Residents of Burnaby Heights upset with new Bus Rapid Transit proposal
The proposal for a new Bus Rapid Transit line from Park Royal to Metrotown would remove street parking along East Hastings.
BY ELLIOT MOFFAT-SHOJANIA
TransLink’s proposal to build a bus rapid transit line from Park Royal to Metrotown is frustrating business owners and residents of the Burnaby Heights Area because the line would remove parking spaces along East Hastings.
Sandro Massullo, who owns Massullo Music in Burnaby Heights, said without street parking in the Heights, people will drive on by the businesses.
“It’s tough as it is now with the lack of parking. We eliminate parking on the street completely, I don’t see too many businesses like ourselves being around,” Massullo said.
TransLink is proposing the bus route because it says the new service will make it faster for people to get to the two biggest shopping centres, Park Royal and Metrotown, as well as the Metrotown SkyTrain station. TransLink has presented two options, one is having the bus go through East Hastings and Willingdon, the other connecting via Boundary Road and Lougheed Highway. Advocates for the East Hastings route want the bus to provide service to where the shops are, rather than going along the highway. On Oct 2, TransLink wrapped up a series of community engagement surveys on the two routes, and will be releasing a report of what it plans to do early in the new year.
According to Isabel Kolic of the Heights Merchants Association, the local business improvement association, approximately 40 to 50 per cent of their business comes from customers who travel by car, including elderly people and the disabled.
“We want to remain multimodal to allow us to retain the widest variety of clients that we can so that they can support the widest variety of merchants. With the loss of parking, that’s a giant loss,” Kolic said.
Kolic said when the city of Burnaby put an HOV in lane and removed parking spots in 1996, merchants lost 20 per cent of their revenue overnight.
“It just vanished. It didn’t materialize on a different day. It was gone,” Kolic said.
Coun. Daniel Tetrault said transit in general is lacking and his main hope is that they get better transit built between Metrotown and the North Shore, whether it goes on Boundary or Hastings. He says transit is only going to get worse as the city grows, especially with the BCIT student housing project being built nearby.
“That’s going to bring in a lot more people and a lot more people are going to be dependent on transit there to get around,” Tetrault said.
Tetrault said parked cars in the Heights provide a buffer between pedestrians and traffic during rush hour.
“It’s quite a bit busier and hectic if you’re a pedestrian and it loses that feel of a smaller neighborhood,” Tetrault said.
TransLink says the new line will have up to 60,000 daily riders, and will help bring more business to the Heights if it runs through East Hastings.
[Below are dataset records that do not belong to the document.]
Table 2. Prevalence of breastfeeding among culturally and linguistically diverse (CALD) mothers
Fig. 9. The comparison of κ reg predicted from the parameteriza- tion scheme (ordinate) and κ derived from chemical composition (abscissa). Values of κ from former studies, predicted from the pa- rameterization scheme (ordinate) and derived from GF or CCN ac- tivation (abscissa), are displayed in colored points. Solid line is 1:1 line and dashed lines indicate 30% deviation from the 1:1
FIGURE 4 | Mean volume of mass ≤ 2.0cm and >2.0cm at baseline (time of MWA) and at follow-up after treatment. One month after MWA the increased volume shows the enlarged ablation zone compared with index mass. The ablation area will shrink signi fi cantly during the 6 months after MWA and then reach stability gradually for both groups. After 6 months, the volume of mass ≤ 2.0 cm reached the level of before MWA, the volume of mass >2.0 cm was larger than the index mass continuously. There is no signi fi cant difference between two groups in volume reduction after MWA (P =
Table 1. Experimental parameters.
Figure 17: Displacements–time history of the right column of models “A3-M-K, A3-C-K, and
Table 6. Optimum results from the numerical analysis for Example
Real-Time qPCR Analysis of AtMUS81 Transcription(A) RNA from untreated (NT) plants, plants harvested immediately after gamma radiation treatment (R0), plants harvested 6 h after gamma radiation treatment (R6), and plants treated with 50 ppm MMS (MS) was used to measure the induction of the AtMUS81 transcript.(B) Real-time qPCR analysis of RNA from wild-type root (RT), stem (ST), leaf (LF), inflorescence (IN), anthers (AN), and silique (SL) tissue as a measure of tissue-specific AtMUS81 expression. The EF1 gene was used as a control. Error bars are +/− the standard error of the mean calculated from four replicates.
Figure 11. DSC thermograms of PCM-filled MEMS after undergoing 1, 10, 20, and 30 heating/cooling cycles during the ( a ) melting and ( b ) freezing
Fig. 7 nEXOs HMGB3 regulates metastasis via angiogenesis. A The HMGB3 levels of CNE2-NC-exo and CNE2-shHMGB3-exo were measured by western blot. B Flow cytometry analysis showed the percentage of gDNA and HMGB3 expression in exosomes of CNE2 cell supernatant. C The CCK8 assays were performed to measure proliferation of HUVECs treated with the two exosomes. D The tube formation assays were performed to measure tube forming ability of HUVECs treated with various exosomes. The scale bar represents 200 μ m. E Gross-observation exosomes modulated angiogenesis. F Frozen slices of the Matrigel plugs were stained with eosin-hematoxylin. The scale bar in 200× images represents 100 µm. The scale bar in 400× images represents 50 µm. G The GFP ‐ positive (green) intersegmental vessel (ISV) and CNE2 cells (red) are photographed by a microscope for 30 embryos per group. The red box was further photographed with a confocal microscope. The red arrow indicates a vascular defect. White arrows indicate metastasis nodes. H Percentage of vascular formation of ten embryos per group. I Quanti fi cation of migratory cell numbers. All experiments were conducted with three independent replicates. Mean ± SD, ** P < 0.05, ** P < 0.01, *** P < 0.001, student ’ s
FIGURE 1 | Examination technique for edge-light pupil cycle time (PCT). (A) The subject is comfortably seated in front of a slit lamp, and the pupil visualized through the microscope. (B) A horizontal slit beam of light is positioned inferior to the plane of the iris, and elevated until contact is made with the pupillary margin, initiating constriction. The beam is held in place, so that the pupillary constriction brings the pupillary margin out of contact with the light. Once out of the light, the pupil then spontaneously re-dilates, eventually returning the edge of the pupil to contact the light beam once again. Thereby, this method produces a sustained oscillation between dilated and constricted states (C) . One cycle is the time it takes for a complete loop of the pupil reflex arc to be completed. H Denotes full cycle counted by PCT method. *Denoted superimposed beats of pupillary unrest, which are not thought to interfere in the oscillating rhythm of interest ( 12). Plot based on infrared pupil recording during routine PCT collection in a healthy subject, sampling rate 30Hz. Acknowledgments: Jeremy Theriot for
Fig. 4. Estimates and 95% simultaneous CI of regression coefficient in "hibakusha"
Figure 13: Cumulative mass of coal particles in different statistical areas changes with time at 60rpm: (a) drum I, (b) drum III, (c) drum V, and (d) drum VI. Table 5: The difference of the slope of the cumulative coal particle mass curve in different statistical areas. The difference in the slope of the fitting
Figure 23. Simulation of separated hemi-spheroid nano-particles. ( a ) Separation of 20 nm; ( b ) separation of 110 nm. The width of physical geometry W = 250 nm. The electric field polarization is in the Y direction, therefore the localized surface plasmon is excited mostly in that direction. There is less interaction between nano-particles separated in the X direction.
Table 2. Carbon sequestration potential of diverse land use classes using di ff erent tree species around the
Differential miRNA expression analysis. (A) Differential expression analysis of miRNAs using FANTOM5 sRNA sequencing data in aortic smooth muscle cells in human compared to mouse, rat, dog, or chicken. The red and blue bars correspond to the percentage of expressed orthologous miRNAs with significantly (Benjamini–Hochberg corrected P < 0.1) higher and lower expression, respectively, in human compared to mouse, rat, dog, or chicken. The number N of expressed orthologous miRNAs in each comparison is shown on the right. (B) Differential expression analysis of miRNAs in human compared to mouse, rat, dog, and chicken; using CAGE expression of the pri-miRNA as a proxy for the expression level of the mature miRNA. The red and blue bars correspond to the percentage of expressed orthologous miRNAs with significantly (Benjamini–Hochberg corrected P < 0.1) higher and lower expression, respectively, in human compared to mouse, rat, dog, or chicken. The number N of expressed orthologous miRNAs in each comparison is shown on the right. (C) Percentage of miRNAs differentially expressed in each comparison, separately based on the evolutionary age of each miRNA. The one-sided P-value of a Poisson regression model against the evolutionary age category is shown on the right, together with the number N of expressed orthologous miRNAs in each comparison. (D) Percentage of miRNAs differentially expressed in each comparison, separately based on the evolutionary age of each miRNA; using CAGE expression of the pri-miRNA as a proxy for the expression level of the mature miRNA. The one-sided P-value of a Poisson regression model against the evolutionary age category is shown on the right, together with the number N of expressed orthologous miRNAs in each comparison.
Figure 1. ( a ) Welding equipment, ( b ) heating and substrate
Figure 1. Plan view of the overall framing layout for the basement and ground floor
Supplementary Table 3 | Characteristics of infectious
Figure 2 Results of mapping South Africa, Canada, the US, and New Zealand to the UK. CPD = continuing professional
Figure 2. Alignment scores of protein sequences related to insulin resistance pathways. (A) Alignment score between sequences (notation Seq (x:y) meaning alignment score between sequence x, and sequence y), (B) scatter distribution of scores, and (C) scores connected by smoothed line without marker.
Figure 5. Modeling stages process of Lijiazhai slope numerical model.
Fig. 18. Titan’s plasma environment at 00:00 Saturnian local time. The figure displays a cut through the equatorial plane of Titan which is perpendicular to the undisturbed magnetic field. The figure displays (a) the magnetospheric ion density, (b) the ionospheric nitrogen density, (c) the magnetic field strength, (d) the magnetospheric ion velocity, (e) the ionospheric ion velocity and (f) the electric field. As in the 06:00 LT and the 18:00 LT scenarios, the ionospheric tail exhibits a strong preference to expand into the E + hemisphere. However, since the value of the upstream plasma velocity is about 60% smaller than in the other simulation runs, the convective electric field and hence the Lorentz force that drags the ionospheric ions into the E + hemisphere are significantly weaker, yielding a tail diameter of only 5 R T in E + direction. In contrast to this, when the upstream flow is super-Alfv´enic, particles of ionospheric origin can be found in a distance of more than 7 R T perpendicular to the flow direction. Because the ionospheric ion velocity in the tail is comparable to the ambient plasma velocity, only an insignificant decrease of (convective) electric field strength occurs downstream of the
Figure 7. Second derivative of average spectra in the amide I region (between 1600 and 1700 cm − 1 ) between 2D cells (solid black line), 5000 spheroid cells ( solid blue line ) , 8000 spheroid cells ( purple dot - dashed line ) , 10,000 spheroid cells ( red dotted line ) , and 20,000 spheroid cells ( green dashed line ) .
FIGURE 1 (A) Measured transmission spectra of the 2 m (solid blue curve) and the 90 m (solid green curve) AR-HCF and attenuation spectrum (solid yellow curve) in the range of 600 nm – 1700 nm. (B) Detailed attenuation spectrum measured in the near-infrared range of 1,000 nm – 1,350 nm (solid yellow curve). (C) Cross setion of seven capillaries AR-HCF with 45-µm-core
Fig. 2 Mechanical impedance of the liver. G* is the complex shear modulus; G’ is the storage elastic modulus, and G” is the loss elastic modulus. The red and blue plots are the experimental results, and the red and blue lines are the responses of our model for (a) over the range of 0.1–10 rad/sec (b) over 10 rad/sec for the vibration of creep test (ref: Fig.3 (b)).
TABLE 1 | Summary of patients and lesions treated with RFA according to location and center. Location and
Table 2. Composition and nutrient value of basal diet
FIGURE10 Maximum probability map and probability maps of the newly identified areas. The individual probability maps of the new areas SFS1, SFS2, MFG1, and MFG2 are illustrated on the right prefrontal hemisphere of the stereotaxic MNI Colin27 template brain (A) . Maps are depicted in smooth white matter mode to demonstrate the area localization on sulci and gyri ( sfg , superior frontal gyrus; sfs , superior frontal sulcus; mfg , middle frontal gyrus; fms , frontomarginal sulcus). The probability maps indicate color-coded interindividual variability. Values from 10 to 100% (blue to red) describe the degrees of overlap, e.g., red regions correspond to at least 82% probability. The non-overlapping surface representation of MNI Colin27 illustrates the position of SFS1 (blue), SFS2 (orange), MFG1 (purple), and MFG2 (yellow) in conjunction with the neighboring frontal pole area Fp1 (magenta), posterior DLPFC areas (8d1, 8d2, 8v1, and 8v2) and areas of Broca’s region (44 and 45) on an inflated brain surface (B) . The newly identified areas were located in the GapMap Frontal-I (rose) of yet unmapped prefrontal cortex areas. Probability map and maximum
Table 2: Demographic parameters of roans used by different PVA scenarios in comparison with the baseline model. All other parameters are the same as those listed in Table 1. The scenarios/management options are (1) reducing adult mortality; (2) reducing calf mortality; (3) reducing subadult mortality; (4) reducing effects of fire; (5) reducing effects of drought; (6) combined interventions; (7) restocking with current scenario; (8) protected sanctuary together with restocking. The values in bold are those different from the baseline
Gabriel Hasselbach, a resident of the Heights, disagrees with the idea that it will bring a lot of business to the Heights.
“If they’re trying to get on a rapid system anyway, they’re not stopping in the Heights, they’re just trying to get to the North Shore,” Hasselbach said.
Kolic said business owners in the Heights feel like they will be finished if the rapid transit line goes through.
“Merchants whose leases are coming up and they’re already considering, ‘OK, when my lease comes up, I’m going to go somewhere else because this is too much of a threat to my ability to sell my business,’” Kolic said.
Denis Agar, executive director of MovementYVR, a non profit advocating for faster and more reliable public transit, said these merchants are undervaluing the business coming from transit.
“It’s not as though those parking spaces are going to disappear and nothing is going to replace them. They’ll be getting a $100 million transportation infrastructure investment in their community that would bring customers,” Agar said.
Agar said that Burnaby Heights’ population has been flat in the last decade, while merchants’ rents continue to go up.
“How are you supposed to run a business when your rent goes up, your taxes go up and your customer basis stays flat, right? You need new customers to come from somewhere,” Agar said.
Agar added that there is no reason the parking has to go away. In a Dec 9 Burnaby city council meeting, members of MovementYVR presented the city with the idea of removing a lane of traffic for the BRT instead of losing street parking. In their opinion, this would both keep the merchants happy as they get to retain their parking, while also maximizing the de-congesting power of the BRT.